** EXTRAIT DU DOCUMENT **
╭──
L’amant de cinq jours

1961 _ Une comédie douce et amère sur l'amour, la fidélité, et l'amitié qui se déroule dans l'univers de la haute couture des années 60 à Paris...

Résumé

A la présentation de la collection de la maison de haute couture dirigée par Madeleine de Seaulieu, Antoine Chenier, son amant, rencontre Claire Thiébaut, sa meilleure amie. Chacun entreprend de se valoriser : Antoine, qui est entretenu par Madeleine, se fait passer pour riche ; Claire, qui est mariée à un archiviste, Georges, fait croire que son époux est un important diplomate.

Ils se revoient le lendemain, mais le week-end qui suit renvoie chacun à sa triste réalité : comme chaque dimanche, Claire visite en famille le Château de Chantilly dont Georges connaît tout l’historique alors qu’Antoine s’occupe de l’entretien du jardin de la propriété que possède Madeleine à Montfort-l’Amaury.

Ils se rejoignent cependant le lundi. Claire décide de passer la nuit de mardi à mercredi avec Antoine. Pour ce faire, elle dit à son mari qu’elle va passer la nuit chez Madeleine. Se retrouvant au Marché aux Puces le mardi matin, les deux amies évoquent leur amant respectif sans se douter qu’il s’agit de la même personne. Puis Claire rejoint Antoine avec lequel elle se promène, se rend à Vincennes ou ils gagnent aux courses, dépense fastueusement leurs gains et s’amuse jusqu’au petit matin.

Antoine qui veut mériter Claire décide de renoncer à sa situation douillette. Il va donc se faire embaucher dans une compagnie d’assurances où il travaillait auparavant. Inquiète, Madeleine s’efforce de comprendre. Son chauffeur lui révèle la liaison d’Antoine et de Claire.
╰──
** CONSIGNES **
a. Traduisez en anglais cette phrase du résumé : « Inquiète, Madeleine s’efforce de comprendre. »
b. Indiquez si chacune de ces affirmations concorde avec le résumé, en citant les mots qui le montrent : (i) Georges est un important diplomate. (ii) Claire et Antoine gagnent aux courses à Vincennes. (iii) C’est Claire qui révèle à Madeleine sa liaison avec Antoine.
c. Reprenez le passage du résumé qui va de « 1961 _ Une comédie » à « un important diplomate. », en remplaçant « archiviste » par « bibliothécaire ».

** LISTE DES ENTRÉES **
╭──
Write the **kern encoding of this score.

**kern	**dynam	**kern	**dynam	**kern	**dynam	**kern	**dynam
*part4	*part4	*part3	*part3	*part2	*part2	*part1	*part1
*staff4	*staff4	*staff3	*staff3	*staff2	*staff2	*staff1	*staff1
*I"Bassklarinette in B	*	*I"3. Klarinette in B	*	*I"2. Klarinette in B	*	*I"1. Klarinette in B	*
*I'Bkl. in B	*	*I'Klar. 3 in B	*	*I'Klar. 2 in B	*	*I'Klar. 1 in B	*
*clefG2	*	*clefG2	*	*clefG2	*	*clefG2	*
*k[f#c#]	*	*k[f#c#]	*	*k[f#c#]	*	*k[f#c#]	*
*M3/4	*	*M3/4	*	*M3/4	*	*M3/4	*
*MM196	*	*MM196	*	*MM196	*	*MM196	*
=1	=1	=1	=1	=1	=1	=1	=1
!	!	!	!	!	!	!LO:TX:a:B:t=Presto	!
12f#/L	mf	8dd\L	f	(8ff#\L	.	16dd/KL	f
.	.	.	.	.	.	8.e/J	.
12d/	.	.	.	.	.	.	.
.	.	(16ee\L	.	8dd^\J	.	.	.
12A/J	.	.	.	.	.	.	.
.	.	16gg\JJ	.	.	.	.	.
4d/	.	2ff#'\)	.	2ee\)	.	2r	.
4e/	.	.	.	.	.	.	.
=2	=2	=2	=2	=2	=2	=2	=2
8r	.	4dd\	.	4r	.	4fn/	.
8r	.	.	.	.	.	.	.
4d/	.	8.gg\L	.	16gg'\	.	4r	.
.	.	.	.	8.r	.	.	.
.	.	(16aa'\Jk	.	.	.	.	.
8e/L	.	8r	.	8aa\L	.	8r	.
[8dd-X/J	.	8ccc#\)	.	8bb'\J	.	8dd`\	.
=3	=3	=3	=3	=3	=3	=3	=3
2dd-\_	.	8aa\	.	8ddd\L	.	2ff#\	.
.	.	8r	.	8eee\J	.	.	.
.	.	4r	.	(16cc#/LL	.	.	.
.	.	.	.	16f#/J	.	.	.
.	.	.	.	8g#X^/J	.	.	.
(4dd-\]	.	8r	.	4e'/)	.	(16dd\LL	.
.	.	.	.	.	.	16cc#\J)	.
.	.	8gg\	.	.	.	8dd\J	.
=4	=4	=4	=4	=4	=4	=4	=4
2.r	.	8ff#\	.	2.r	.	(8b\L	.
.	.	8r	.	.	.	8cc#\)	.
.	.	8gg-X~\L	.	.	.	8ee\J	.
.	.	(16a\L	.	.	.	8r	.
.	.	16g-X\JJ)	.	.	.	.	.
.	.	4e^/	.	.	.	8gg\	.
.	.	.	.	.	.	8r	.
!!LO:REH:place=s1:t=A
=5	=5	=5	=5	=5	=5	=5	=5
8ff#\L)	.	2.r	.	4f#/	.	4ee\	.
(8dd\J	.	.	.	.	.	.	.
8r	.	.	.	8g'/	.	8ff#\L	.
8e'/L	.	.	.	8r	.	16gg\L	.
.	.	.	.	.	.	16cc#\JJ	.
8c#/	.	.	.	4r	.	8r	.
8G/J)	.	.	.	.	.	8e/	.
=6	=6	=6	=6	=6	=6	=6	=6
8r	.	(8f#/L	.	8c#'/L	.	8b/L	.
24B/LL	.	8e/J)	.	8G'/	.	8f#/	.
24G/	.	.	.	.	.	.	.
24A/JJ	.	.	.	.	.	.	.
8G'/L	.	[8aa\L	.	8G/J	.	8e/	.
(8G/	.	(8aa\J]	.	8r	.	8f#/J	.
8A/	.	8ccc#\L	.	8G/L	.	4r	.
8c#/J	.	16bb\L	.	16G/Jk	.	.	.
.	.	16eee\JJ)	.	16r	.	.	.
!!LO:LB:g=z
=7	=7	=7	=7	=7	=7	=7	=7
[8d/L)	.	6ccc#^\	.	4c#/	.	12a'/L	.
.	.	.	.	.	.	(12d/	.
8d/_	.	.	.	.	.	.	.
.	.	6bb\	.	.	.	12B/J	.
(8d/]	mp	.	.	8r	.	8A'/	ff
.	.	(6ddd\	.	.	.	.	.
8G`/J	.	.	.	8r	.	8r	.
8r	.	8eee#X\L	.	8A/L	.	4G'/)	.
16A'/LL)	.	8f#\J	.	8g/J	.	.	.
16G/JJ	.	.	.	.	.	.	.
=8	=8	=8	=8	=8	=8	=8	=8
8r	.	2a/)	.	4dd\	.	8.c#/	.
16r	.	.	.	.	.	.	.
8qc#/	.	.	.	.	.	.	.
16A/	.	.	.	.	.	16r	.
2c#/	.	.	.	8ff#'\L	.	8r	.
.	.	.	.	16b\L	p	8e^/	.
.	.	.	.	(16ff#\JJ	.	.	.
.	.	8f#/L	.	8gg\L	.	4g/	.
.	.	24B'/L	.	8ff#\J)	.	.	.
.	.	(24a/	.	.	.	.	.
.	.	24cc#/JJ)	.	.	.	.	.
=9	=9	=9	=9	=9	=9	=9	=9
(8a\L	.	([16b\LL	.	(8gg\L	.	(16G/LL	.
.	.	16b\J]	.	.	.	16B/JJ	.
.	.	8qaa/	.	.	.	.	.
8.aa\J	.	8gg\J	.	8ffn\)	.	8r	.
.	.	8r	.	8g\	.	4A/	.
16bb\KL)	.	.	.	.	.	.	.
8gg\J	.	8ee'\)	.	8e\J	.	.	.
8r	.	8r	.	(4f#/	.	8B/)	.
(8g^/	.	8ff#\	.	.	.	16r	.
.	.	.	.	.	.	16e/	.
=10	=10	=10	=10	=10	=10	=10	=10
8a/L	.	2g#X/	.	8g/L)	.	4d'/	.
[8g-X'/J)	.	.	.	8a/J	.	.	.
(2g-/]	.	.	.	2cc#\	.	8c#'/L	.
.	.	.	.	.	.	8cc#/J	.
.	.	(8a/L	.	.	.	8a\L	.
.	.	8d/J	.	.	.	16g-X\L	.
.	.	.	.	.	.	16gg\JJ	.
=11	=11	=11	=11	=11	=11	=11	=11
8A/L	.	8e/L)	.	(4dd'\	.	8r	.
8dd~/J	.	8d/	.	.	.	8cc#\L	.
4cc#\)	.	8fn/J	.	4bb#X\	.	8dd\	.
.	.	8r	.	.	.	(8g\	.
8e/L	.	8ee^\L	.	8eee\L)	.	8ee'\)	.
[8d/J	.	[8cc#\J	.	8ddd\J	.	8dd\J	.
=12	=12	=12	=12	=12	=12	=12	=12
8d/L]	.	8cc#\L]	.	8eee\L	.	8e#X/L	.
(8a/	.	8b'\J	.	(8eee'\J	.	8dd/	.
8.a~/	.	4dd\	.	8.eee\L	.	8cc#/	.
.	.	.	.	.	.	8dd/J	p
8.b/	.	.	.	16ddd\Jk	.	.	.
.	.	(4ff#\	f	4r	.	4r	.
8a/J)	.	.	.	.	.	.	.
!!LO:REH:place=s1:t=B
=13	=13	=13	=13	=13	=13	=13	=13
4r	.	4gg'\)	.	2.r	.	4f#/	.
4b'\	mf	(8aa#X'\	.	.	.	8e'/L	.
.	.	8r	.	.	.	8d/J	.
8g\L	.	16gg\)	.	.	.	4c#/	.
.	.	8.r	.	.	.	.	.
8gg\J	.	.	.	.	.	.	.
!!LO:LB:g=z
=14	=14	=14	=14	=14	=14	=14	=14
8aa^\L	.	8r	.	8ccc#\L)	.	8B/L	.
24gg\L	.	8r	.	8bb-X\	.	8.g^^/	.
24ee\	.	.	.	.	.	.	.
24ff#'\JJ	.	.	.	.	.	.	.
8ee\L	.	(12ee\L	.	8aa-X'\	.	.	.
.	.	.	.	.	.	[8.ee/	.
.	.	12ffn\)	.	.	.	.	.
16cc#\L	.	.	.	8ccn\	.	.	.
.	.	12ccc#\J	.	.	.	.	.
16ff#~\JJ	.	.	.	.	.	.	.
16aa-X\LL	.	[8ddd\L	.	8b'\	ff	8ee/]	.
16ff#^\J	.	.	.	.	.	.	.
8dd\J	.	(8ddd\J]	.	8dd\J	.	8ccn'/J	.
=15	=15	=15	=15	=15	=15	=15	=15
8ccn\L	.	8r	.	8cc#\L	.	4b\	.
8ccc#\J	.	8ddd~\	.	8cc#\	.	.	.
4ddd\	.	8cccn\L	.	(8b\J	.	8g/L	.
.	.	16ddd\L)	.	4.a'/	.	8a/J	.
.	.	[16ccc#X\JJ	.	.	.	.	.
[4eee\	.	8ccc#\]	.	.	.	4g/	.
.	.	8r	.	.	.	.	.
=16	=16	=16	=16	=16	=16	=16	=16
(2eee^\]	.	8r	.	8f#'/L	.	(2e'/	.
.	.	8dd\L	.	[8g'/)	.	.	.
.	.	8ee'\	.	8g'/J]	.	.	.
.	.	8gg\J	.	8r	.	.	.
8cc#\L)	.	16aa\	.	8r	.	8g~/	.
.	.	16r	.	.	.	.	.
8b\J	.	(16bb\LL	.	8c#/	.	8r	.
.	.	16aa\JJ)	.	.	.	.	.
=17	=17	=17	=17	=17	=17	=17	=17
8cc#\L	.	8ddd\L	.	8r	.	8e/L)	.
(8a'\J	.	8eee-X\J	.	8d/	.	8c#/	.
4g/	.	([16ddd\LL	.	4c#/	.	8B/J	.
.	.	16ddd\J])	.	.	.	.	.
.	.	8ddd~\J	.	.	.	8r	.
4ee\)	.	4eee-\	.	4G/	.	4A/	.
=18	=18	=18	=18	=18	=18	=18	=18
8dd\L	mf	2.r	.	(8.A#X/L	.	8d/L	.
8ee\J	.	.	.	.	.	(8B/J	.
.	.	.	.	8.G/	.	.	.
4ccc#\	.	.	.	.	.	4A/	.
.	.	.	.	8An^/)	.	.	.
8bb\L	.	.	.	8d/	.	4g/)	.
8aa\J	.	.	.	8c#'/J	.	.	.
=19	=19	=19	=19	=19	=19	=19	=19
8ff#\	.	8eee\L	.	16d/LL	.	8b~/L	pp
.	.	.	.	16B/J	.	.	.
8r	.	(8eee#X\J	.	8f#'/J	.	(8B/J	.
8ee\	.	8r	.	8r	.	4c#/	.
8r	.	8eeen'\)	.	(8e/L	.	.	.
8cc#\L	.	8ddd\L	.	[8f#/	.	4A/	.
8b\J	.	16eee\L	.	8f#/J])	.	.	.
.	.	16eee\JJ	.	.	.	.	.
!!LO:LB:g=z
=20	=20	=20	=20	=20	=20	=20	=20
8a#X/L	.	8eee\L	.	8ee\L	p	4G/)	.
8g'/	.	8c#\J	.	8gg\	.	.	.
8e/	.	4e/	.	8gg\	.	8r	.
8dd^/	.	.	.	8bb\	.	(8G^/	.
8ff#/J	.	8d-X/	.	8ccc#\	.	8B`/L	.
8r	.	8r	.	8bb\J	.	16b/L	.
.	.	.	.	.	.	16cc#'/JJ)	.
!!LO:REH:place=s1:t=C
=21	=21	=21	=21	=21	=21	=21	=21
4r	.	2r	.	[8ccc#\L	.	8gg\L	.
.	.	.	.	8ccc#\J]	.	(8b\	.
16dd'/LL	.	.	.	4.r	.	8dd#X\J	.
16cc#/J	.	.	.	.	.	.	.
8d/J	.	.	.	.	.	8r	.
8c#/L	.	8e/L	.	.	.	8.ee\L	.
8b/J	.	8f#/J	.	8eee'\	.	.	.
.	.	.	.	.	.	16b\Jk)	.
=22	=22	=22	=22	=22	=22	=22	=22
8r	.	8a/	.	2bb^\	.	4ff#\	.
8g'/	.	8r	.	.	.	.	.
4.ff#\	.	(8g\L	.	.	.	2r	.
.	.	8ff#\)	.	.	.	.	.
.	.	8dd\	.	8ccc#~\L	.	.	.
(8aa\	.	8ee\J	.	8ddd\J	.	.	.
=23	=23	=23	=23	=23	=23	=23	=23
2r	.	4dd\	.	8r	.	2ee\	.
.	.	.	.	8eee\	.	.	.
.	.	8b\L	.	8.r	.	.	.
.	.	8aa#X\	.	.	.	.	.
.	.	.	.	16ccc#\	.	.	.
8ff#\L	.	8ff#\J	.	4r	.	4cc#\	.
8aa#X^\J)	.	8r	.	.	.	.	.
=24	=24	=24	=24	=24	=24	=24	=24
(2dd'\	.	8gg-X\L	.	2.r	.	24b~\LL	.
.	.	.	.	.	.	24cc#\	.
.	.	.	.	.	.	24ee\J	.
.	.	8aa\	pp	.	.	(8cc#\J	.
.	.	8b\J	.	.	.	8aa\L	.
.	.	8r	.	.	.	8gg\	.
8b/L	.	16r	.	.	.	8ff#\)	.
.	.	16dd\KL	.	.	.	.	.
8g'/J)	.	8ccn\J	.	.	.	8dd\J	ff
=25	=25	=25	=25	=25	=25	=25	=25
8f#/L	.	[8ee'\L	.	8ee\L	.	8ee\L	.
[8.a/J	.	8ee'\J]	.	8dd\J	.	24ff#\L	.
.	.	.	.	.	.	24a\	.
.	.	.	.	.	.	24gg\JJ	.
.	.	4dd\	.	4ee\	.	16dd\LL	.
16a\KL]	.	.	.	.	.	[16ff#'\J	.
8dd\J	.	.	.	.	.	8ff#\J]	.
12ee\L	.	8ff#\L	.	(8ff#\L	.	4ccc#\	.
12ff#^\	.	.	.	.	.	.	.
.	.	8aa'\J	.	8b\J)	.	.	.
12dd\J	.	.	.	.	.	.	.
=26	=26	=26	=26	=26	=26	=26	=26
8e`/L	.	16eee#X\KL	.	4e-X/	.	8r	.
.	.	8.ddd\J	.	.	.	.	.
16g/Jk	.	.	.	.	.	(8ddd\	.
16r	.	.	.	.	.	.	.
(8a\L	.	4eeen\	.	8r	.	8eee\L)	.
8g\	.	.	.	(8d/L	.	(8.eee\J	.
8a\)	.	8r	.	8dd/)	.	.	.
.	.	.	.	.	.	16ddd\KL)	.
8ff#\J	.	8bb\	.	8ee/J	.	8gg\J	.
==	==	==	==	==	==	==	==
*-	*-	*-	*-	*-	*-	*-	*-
╰──
** RÉPONSES **
a. Worried, Madeleine tries to understand.

b.
(i) Non : « qui est mariée à un archiviste, Georges ».
(ii) Oui : « se rend à Vincennes ou ils gagnent aux courses ».
(iii) Non : « Son chauffeur lui révèle la liaison d’Antoine et de Claire ».

c.
1961 _ Une comédie douce et amère sur l'amour, la fidélité, et l'amitié qui se déroule dans l'univers de la haute couture des années 60 à Paris...

Résumé

A la présentation de la collection de la maison de haute couture dirigée par Madeleine de Seaulieu, Antoine Chenier, son amant, rencontre Claire Thiébaut, sa meilleure amie. Chacun entreprend de se valoriser : Antoine, qui est entretenu par Madeleine, se fait passer pour riche ; Claire, qui est mariée à un bibliothécaire, Georges, fait croire que son époux est un important diplomate.